On the front page of The Rome Daily paper there was a headline about some money that somebody somehow misplaced in the local City Hall, and Tom grunted and shook his head, calling for Sylvia to guess who was in trouble again downtown. He forgot to hold the screen door and it banged. The noise rang through the house and Tom paused. He tensed and waited for the response she always gave when he forgot or spilled or broke or dribbled something somewhere. But, there came none.
He walked into the kitchen where breakfast was on the table: two eggs, country ham, potatoes and an apple cut into slices with the seeds taken out, a thing he had protested against- fruit for breakfast. But Sylvia had read how apples gave energy and helped clear the bile in gallbladders, so now they ate apples with every meal. She loved reading women’s magazines, he thought, not for the articles or pictures of pretty dresses, but as a resource guide for torture. The refrigerator was plastered with these clippings. Every month brought a new anomaly to burden his plate, or clutter to his table, or, once, involved a bag of warm vinegar, coffee, and sea salts to be squeezed through a tube into regions Tom thought should not even be known to God.

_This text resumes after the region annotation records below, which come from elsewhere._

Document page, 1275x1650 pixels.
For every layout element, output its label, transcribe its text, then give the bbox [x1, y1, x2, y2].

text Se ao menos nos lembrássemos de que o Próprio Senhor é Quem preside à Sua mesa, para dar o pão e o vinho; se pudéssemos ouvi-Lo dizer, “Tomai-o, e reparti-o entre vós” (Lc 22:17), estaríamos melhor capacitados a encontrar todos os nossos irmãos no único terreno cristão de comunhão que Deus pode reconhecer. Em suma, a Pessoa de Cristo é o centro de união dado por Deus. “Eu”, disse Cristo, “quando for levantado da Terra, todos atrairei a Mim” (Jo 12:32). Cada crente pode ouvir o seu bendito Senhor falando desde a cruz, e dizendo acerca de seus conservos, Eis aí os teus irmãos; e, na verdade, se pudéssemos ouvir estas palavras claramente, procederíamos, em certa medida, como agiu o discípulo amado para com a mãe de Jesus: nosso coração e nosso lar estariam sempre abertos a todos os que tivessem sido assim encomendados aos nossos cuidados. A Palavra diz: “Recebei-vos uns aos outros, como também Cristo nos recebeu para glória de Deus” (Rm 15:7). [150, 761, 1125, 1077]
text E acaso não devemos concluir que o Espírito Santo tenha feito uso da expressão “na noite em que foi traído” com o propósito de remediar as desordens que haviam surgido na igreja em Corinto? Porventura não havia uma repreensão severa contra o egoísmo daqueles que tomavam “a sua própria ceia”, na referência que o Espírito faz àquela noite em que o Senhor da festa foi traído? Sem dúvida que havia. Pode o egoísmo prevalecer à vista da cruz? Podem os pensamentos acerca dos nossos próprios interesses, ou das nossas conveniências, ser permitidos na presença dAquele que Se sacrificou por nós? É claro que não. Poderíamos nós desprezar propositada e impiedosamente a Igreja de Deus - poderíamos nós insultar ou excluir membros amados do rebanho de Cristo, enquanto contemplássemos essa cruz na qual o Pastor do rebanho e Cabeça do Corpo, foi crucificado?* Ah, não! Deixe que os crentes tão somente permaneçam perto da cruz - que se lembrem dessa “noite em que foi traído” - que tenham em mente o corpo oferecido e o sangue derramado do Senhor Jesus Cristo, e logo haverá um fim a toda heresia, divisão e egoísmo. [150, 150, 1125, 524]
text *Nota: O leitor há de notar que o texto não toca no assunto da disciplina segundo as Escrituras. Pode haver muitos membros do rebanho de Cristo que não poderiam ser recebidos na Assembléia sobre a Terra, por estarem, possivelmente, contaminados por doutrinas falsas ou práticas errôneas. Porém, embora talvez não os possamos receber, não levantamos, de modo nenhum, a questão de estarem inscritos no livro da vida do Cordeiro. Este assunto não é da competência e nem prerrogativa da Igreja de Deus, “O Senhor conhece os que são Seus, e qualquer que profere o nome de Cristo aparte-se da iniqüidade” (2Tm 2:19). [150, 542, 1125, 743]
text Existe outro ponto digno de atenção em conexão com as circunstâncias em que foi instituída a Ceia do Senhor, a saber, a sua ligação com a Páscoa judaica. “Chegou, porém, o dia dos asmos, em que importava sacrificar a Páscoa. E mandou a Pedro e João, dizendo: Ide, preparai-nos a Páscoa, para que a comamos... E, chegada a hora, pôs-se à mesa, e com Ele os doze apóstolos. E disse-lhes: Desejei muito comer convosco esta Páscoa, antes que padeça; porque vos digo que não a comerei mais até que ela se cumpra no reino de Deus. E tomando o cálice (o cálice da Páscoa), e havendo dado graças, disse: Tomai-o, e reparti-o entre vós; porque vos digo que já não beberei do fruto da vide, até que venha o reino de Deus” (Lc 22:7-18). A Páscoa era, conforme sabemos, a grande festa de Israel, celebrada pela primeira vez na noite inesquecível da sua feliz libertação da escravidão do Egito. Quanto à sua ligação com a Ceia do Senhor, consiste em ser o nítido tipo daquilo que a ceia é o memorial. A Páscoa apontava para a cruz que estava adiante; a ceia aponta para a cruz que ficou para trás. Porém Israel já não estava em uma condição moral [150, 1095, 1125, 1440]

He called for Sylvia and his coffee and sat to down to eat, debating what to do with the apple. It was just perched there on his plate. Almost spitefully, he thought. And he hated wasting food. The most common solution, when Sylvia was not about, was to take the unwanted refuse to the Maple out back for the squirrels to find. He had adopted two who nested there and opted to give them the remains of Sylvia’s more unpalatable feats. Usually, they waited till Tom went back inside before they scuffled and twirled down the trunk. Frank, the male, as Tom surmised, would dash in headfirst pawing and sniffing every available inch before gorging himself. While Betty, the female, as Tom’s logic dictated, was more wary. She stood up on her back legs and scouted out the land. Betty would inspect, with frozen intensity, the cracked board in the back fence where often enough the neighbor’s mutt Scooter squeezed his heavy brown sides through and gave a loud chase around the yard. Tom hated Scooter. He hated Scooter with a deep rooted passion, a passion that Sylvia thought could only stem from some terrible childhood encounter, an experience at the developmental age that leaft an everlasting scar from child to man. Sylvia never asked Tom about it though, and Tom never offered to tell her. He did threaten to un-box his gun one day and shoot Scooter in the head. Apologetically and a little nervously the young neighbors promised to tie him up better next time and after the confrontation Sylvia poured Tom some vodka to quiet him down, inside, by the TV.
Tom took the apple slices and wrapped them in a napkin from the wooden center piece of the table and walked out the backdoor. It took a moment for his eyes to adjust to the already bright sun which that beamed down through the branches. He squinted and wished he had first put on his hat. Carefully, at the bottom of the maple, he placed the apples, arranging them in what he thought might be an attractive, appetizing arrangement for squirrels. He then stood up and proudly observed his creation. Whenever he did things like that, little uncommon things that had no real purpose or logic, Sylvia usually clucked her tongue, only once, but loud enough for Tom to hear it and understand that he could be spending that time painting the house or fixing the front door instead. And then she’d say those two words that he had grown to resent. Words that made his eyes red, and stomach ache; but in the end, he left it at that, and for forty-three years he had been leaving it at that. The apples he placed at the tree were displayed in a fan shape on the napkin and already turning a little brown. It looked fine enough. Tom scanned the tree limbs to see if Frank and Betty were about, somewhere between the leaves, rubbing their hands together. Instead, there in the weeds by the fence he saw Sylvia in her yellow house-dress.